House Rejects Plan to Avoid Government Shutdown 6:42
(CNN) -- Congress remained on track Friday to trigger a government shutdown after House Speaker Kevin McCarthy suffered another high-profile defeat when the chamber failed to move forward with a stopgap bill to extend funding beyond the deadline.
McCarthy is under intense pressure as House Republicans have been unable to coalesce on a plan to avert a shutdown amid resistance from hardline conservatives to passage of a short-term funding extension.
The GOP leadership of the House of Representatives has told its members that new votes are expected on Saturday, but it is not yet clear what the chamber will vote on and there is still no consensus among Republicans.

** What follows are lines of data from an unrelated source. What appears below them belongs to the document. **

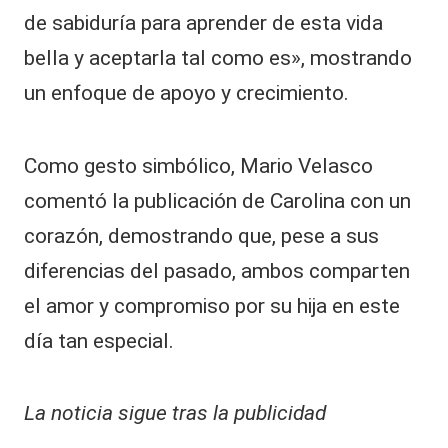
de sabiduría para aprender de esta vida
bella y aceptarla tal como es», mostrando
un enfoque de apoyo y crecimiento.
Como gesto simbólico, Mario Velasco
comentó la publicación de Carolina con un
corazón, demostrando que, pese a sus
diferencias del pasado, ambos comparten
el amor y compromiso por su hija en este
día tan especial.
La noticia sigue tras la publicidad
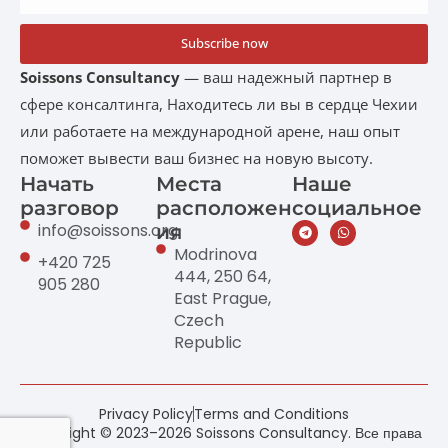
Subscribe now
Soissons Consultancy
— ваш надежный партнер в
сфере консалтинга, Находитесь ли вы в сердце Чехии
или работаете на международной арене, наш опыт
поможет вывести ваш бизнес на новую высоту.
Начать
Места
Наше
разговор
расположен
социальное
info@soissons.org
ия
Modrinova
+420 725
444, 250 64,
905 280
East Prague,
Czech
Republic
Privacy Policy
Terms and Conditions
Copyright © 2023–2026 Soissons Consultancy. Все права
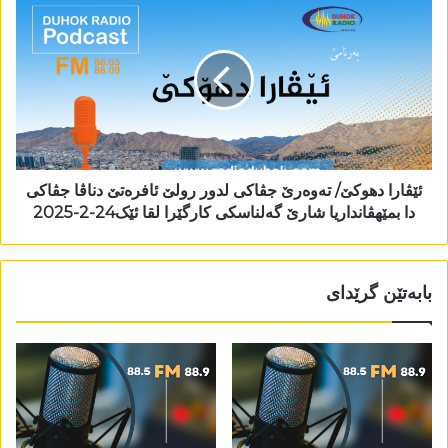
ئێڤارا دھوکێ/ تەوەرێ جڤاکی لدور رولێ ئافرەتێ دناڤا جڤاکی
دا بمێھڤانداریا شارێ گەلناسکی کارگێرا لقا ئێک24-2-2025
بابەتێن گرێدای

- What could happen if the U.S. government shuts down?
Late Friday afternoon, McCarthy wrote on X, the platform formerly known as Twitter, that a bipartisan Senate proposal to keep the government funded until Nov. 17, which includes aid for Ukraine, "has no way forward," calling the bill "wrong."
An exterior view of the U.S. Capitol on Saturday, Sept. 23, 2023, in Washington. (Aaron M. Speaker via AP)
The link between Ukraine and a possible U.S. government shutdown
Speaking to reporters in the afternoon, McCarthy argued that aid to Ukraine should be removed from the Senate bill.
"I think if we had a clean project without Ukraine, we could probably pull it off. I think if the Senate includes Ukraine and focuses on Ukraine instead of the United States, it could cause real problems," he told CNN's Manu Raju.
McCarthy also said he had proposed introducing a "clean" stopgap bill.
Several House Republicans oppose additional funding for war-torn Ukraine.
Twenty-one Republicans voted with all Democrats against the House stopgap bill on Friday (the result was 232 to 198 votes). The measure — a 30-day extension that would cut funding from current levels — includes strict border policies pushed by the Republican Party. GOP leaders in the House of Representatives had hoped the border security provisions included in the temporary measure would have an impact on hardliners, but they weren't enough.
Pressure on McCarthy
McCarthy is now facing the most significant challenge to his leadership to date, as he faces pressure from hardline conservatives and threats about the possibility of a vote to remove him as president.
During a closed-door meeting, House GOP leadership proposed that members remain in session for the next two weeks to vote on more individual appropriations bills, according to several lawmakers on the floor.
That plan wouldn't help avoid a government shutdown this weekend, but Republicans are hopeful that the leadership's proposed schedule change could convince some resisters to support a short-term funding option in the meantime.
Republican Rep. Ken Buck, who voted against the House stopgap funding measure on Friday, said the failed effort was a "vote of no confidence" in McCarthy.
"This was a vote where people had no faith that Kevin McCarthy was going to do the right thing. We approved a vote on the debt ceiling. He went and negotiated a significantly higher figure with President Biden. People don't have faith that when it comes time to negotiate, they're going to do the right thing," Buck told CNN's Jake Tapper on "The Lead."
On Thursday, the House speaker declined to say whether he would try to strike a deal with Democrats, a step that could lead conservatives to try to unseat him from the presidency.
"I still have time, I have time to do other things," McCarthy replied when asked by CNN what would happen if the stopgap bill failed.
Asked if he has a plan B, McCarthy said, "In this job you have to have an ABCDEF and a G," and laughed when asked what letter he was in. "I haven't spelled my full name," he replied.
What happens in the Senate?
A shutdown could have huge repercussions across the country, in areas as important as air transport or drinking water, as many government operations would grind to a halt, while services deemed "essential" would continue.
House GOP leaders introduced a series of spending bills Thursday night to try to show conservatives that they are working in good faith to push through year-round funding bills.
The House passed several of those bills, but the measures would not prevent a shutdown and have no hope of passing the Senate.
Late in the evening, a bill to fund the Agriculture Department failed to pass on the floor with 27 Republicans voting against, underscoring once again the difficulty Republicans have had in rallying around spending bills.
Meanwhile, the Senate is working to move forward with a bipartisan bill that would keep the government open until Nov. 17 and provide additional aid to Ukraine and disaster relief. McCarthy has so far ruled out that bill.
It could take until Monday for the Senate to pass the bill to keep the government open if Republican Senator Rand Paul slows down the process — as he has pledged to do — by demanding that the bill eliminate the $6.200 billion in aid to Ukraine it contains, according to senators. This would exceed the closing deadline of Saturday night.